Ieri è stato sentito fino a tarda sera in caserma a Bazzano e lì ha confessato: è indagato per omicidio ed è stato fermato.

Ipotesi di una follia pianificata insieme

Il ragazzo è stato ascoltato fino a tardi dai militari. In particolare, le indagini erano tese a capire cosa i due adolescenti avessero fatto insieme: se Chiara Gualzetti fosse stata uccisa subito domenica mattina o se i due avessero passato la giornata insieme fino al tragico epilogo.
Quello che emerge dalle prime indiscrezioni è una logica folle: Chiara e il diciassettenne forse avevano pianificato questa giornata. Lei avrebbe manifestato con l’amico l’intento di farla finita e lui l’avrebbe ‘aiutata’. Una ricostruzione confermata anche da alcune chat fra i due dove, come raccontano gli amici della ragazza, lei avrebbe scritto “Mi uccidi tu o lo faccio io?“.

Le parole del legale del ragazzo

Il mio assistito è molto scosso e si è messo a piena disposizione. Capiamo il dolore della famiglia. Che è il dolore di due famiglie“. Così l’avvocata Tania Fonzari, difensore di fiducia del sedicenne fermato nella notte per l’omicidio di Chiara Gualzetti.
La legale è stata al fianco del giovane fino a tarda notte, quando si è concluso l’interrogatorio durante il quale ha confessato. Ora si attende la fissazione dell’udienza davanti al Gip del tribunale per i minorenni di Bologna per la convalida del fermo.

Il disagio manifestato da Chiara Gualzetti sui social

Chiara Gualzetti recentemente aveva manifestato un crescente disagio pubblicando sui suoi social  dei post contenenti espressioni cupe e malinconiche: “Mi dicono che ho un bel corpo, mi dicono che sono intelligente e bella… E va sempre a finire che quando lo dicono, lo dicono per approfittarsi del mio corpo e della mia intelligenza. Oppure spariscono perché si stancano di provare a usare il mio corpo e si stancano della mia intelligenza”, scriveva qualche mese fa. A inizio 2020 Chiara raccontava di una sua ingenuità, di ‘errori’, di una forza che non riusciva a trovare per affrontare chi, sue parole, la tormentavada anni con le prese in giro“.
Frasi che ora stanno leggendo gli inquirenti.

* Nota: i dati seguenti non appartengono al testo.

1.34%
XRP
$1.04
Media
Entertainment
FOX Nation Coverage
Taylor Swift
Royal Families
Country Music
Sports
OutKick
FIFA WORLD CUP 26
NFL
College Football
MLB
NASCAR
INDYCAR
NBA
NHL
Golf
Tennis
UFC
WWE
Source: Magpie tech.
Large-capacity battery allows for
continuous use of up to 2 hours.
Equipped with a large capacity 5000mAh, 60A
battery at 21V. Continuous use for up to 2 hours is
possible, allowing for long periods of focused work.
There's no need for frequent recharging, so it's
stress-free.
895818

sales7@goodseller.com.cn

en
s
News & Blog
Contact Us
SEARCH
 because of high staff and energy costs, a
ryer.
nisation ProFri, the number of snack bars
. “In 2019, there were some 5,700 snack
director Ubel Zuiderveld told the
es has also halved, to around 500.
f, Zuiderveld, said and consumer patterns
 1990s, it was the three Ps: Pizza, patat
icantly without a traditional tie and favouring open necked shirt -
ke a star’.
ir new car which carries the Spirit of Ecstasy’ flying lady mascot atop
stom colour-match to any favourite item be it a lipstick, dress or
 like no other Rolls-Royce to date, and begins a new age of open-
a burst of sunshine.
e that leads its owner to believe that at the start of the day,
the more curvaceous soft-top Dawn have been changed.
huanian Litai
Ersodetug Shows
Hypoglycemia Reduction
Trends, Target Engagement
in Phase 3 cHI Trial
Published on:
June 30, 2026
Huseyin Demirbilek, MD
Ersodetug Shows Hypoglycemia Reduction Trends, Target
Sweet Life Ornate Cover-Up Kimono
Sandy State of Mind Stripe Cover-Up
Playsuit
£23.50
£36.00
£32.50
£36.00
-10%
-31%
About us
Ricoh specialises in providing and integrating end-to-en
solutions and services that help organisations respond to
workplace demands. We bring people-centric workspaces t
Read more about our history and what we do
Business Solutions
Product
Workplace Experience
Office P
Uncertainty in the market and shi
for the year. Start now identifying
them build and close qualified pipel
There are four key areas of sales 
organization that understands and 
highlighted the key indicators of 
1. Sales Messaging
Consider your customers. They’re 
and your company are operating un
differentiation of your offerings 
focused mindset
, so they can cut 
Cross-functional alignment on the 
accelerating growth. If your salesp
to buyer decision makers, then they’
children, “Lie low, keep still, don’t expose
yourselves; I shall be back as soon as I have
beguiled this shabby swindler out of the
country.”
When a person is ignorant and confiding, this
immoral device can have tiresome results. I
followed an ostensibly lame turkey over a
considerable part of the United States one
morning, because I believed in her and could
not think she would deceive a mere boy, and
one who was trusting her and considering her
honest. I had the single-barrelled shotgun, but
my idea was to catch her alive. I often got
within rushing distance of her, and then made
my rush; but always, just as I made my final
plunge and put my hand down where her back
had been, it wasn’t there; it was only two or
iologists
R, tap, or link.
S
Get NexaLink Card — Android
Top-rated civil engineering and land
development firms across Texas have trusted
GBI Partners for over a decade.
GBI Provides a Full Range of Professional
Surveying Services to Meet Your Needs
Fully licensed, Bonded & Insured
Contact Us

La disperazione dei genitori di Chiara Gualzetti

Sono tanti gli interrogativi ancora senza risposta in una storia assurda. A partire da come sia stato possibile che nessuno avesse visto quel corpo prima, se era lì da domenica o se invece non sia stato abbandonato lassù tempo dopo l’omicidio.
I genitori di Chiara Gualzetti, originari della Campania, non riescono a trovare un perché in tanta disperazione.
Non me la sento di dire nulla, ho solo bisogno di stare tranquillo” dice papà Vincenzo composto nel suo dolore, mentre per tutto il pomeriggio i familiari si stringono ai genitori nel cortile di casa. “Ho bisogno di capire” ripete tra le lacrime il padre.
Mamma Giusi ha un lapsus e mentre porta fuori la cagnetta adorata dalla figlia, chiama “Chiara“. La famiglia, che non ha altri figli, è arrivata a Monteveglio da Napoli diciassette anni fa, un anno prima che nascesse Chiara.